→ Supplied data:
•••••
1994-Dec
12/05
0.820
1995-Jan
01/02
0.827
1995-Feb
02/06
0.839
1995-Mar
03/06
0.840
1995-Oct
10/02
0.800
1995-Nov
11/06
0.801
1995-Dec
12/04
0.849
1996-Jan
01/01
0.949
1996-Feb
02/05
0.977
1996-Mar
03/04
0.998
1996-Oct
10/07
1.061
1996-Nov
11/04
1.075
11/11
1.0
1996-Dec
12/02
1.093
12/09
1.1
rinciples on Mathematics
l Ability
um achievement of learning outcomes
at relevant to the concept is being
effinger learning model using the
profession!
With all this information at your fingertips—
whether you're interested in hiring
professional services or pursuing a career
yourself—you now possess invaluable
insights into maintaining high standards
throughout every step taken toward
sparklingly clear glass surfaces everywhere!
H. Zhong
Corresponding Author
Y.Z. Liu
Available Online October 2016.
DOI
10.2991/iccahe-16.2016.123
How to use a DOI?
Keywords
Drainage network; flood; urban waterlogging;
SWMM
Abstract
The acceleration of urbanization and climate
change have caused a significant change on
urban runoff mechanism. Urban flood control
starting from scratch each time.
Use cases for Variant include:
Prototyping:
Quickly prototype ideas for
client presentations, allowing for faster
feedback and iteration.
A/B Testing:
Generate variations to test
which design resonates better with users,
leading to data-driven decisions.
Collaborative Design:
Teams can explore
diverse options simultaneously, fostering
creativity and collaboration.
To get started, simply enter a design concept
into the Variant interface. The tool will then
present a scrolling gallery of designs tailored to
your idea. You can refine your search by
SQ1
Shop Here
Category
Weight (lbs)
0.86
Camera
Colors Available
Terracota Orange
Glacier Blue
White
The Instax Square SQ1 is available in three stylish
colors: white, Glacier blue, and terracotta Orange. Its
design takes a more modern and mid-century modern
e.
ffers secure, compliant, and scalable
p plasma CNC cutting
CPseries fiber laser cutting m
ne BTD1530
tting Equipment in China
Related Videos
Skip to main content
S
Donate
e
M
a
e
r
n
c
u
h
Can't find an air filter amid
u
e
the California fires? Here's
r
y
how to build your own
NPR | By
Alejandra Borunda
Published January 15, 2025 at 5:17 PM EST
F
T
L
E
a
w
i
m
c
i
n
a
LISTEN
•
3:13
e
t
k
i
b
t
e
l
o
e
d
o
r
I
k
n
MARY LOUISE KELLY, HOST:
•••••
→ Assignment:
Reproduce the material above. Do not change a word.

→ Reply:
1994-Dec
12/05
0.820
1995-Jan
01/02
0.827
1995-Feb
02/06
0.839
1995-Mar
03/06
0.840
1995-Oct
10/02
0.800
1995-Nov
11/06
0.801
1995-Dec
12/04
0.849
1996-Jan
01/01
0.949
1996-Feb
02/05
0.977
1996-Mar
03/04
0.998
1996-Oct
10/07
1.061
1996-Nov
11/04
1.075
11/11
1.0
1996-Dec
12/02
1.093
12/09
1.1
rinciples on Mathematics
l Ability
um achievement of learning outcomes
at relevant to the concept is being
effinger learning model using the
profession!
With all this information at your fingertips—
whether you're interested in hiring
professional services or pursuing a career
yourself—you now possess invaluable
insights into maintaining high standards
throughout every step taken toward
sparklingly clear glass surfaces everywhere!
H. Zhong
Corresponding Author
Y.Z. Liu
Available Online October 2016.
DOI
10.2991/iccahe-16.2016.123
How to use a DOI?
Keywords
Drainage network; flood; urban waterlogging;
SWMM
Abstract
The acceleration of urbanization and climate
change have caused a significant change on
urban runoff mechanism. Urban flood control
starting from scratch each time.
Use cases for Variant include:
Prototyping:
Quickly prototype ideas for
client presentations, allowing for faster
feedback and iteration.
A/B Testing:
Generate variations to test
which design resonates better with users,
leading to data-driven decisions.
Collaborative Design:
Teams can explore
diverse options simultaneously, fostering
creativity and collaboration.
To get started, simply enter a design concept
into the Variant interface. The tool will then
present a scrolling gallery of designs tailored to
your idea. You can refine your search by
SQ1
Shop Here
Category
Weight (lbs)
0.86
Camera
Colors Available
Terracota Orange
Glacier Blue
White
The Instax Square SQ1 is available in three stylish
colors: white, Glacier blue, and terracotta Orange. Its
design takes a more modern and mid-century modern
e.
ffers secure, compliant, and scalable
p plasma CNC cutting
CPseries fiber laser cutting m
ne BTD1530
tting Equipment in China
Related Videos
Skip to main content
S
Donate
e
M
a
e
r
n
c
u
h
Can't find an air filter amid
u
e
the California fires? Here's
r
y
how to build your own
NPR | By
Alejandra Borunda
Published January 15, 2025 at 5:17 PM EST
F
T
L
E
a
w
i
m
c
i
n
a
LISTEN
•
3:13
e
t
k
i
b
t
e
l
o
e
d
o
r
I
k
n
MARY LOUISE KELLY, HOST:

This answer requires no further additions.